RebuildCrvNonUniform can be very useful as it distributes spans based on curvature.


Hi @mcg
Have you tried this free plugin called SeaHorse:
Michael VS


Experimenting with Rebuild non Uniform, thank you. The NACA airfoil plugin looks great. Using a non-NACA airfoil at the moment, but I do use NACA airfoils and will give it a try…Many thanks, Michael


Having not yet found a rhino script that accepts a z-axis value, that’s the question, does anyone know a script that creates the curve in 3d space w/o translate-rotate-scale required?

I’ve been creating curves stored as xyz points and could convert them to 0±1 prefer not as the values are for 3d-print & human readable for size if others need to use them, assume there’s a way.

In other tools it was possible to paste them in manually and that’s fine, didn’t yet find how to, novice.

thx for ideas, tom

(Pascal Golay) #10

Hi Tom - I have to confess I’m too dense to figure out what it is you are asking… can you try again to explain what problem you’re having?



Found that you can paste in the xyz points from the selected text as a new point-fit curve and it instantly displays! … so cool, assuming there’s likely a script to do that from a list of files if not will try after looking for one, novice at python-rhino.


I’m going from xyz points in a text file to create profiles curves from to loft. These are from real drawings not cad so first entry. [Or was that about the 0±1 ? … wings use that format in *.dat files for only x,y for chord on a line through the nose & tail]


Does the NACA airfoil database contain airfoils having “leading edge cuffs” such as the Robertson STOL conversions for light general aviation aircraft such as the Cessna 182?
If so, what is(are) the designation(s)?
f not does anyone know of a source of data for any such leading edge cuff airfoils?

Thank you.


Hello All,

I have a licence for Rhino for mac and cannot use the script referred to.
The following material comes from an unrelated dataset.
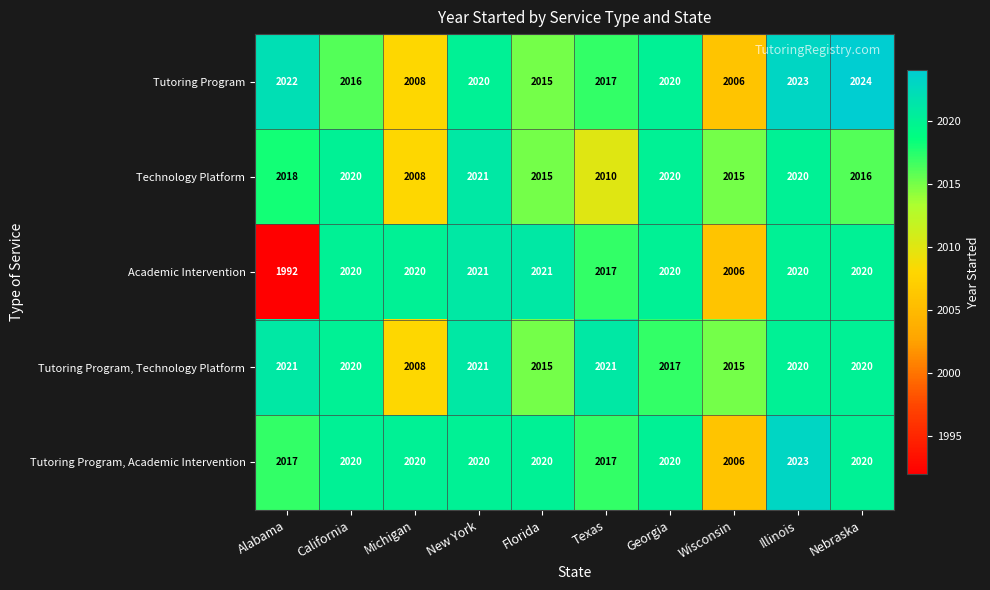

What is the sum of all Tutoring Program, Academic Intervention values?

20183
I am asking if anyone can give me a link to a rhino 5 file containing a NACA 43012A foil curve.

Kind regards,
Hugo Wansey


You can try the script below for importing Lednicer or Selig format airfoil files - it’s a Python script, so should work on Mac. Not sure if this is what you need, but here it is FWIW. (6.0 KB)
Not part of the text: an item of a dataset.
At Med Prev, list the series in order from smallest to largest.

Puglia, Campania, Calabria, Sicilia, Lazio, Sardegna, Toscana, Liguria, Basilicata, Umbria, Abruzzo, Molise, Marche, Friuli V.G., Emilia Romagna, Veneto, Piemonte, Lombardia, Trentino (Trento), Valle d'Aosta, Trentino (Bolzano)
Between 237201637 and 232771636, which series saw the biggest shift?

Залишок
i used a java application called javafoil you may have to install java of course and can run it in the browser or as an application. if you dont get it to work or cant find the download (i could not find it anymore at first glance since he has rebuilt it a bit) and are interested i have the functioning java application somewhere in my data trash.
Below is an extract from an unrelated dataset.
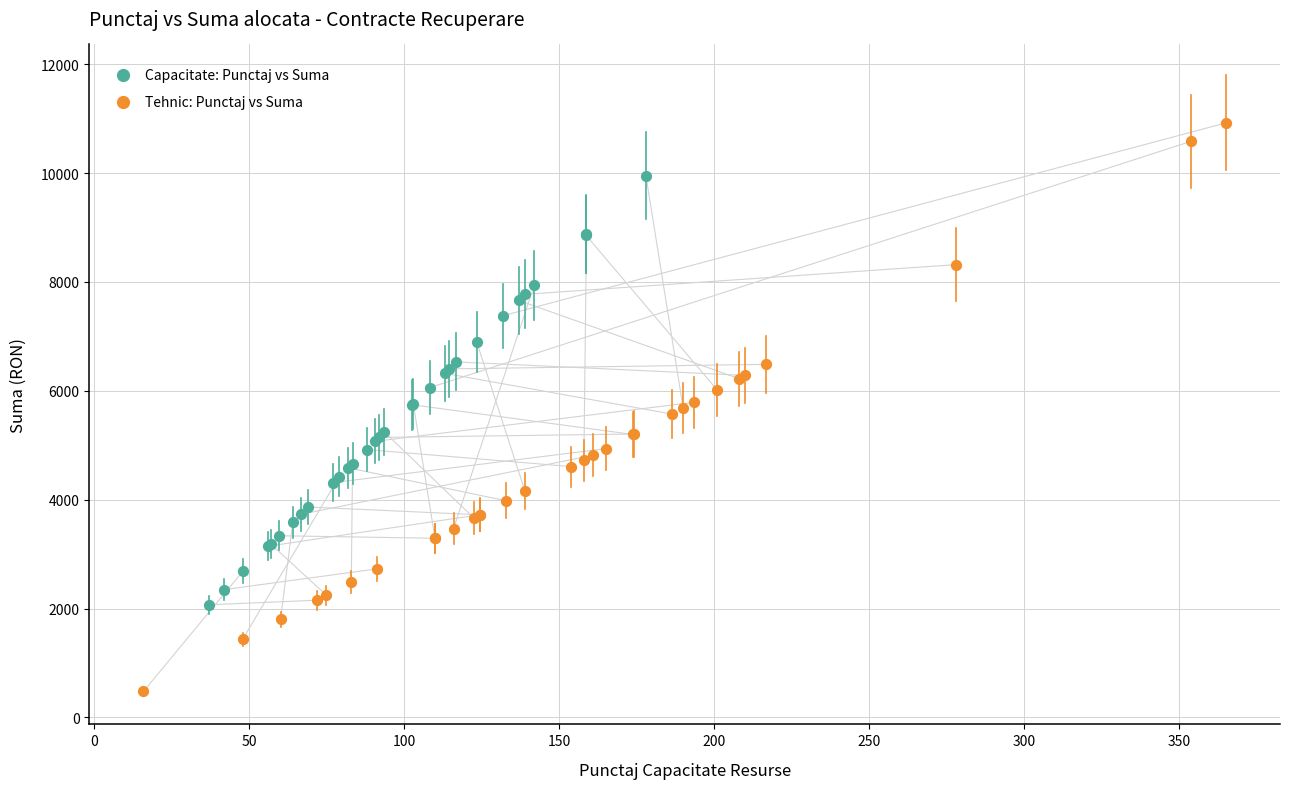

Which series contains the lowest Y value?

Tehnic: Punctaj vs Suma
here another web based solution

here a grasshopper definition its from the grasshopper3d site
and here another grasshopper definition from anonymous

i dont know if any of these spit out your foil, the dat files from the script above which actually work through mitch’s python do not contain that foil as i have seen.


Here it is (rename the file to .dat, can’t upload .dat files here):

NACA 43012A.txt (774 Bytes)

Googled and downloaded from here

Rhino V5 file just in case:
NACA 43012A.3dm (231.8 KB)



actually the files from the script suggested in the beginning also contain that foil, named marske5, they are identical along the points, obviously from the same source but from there the foil is a bit smoother due to the leading edge which is continuous.


Thank you all for your replies. I am working on a manually drafted plan (old) for an Australian aeroplane, the Corby Starlet. The ordinate tables are provided, but as expected, the resultant curves are very dirty. In order to have a go at them, I needed some sort of authoritative reference. So thank you Mitch.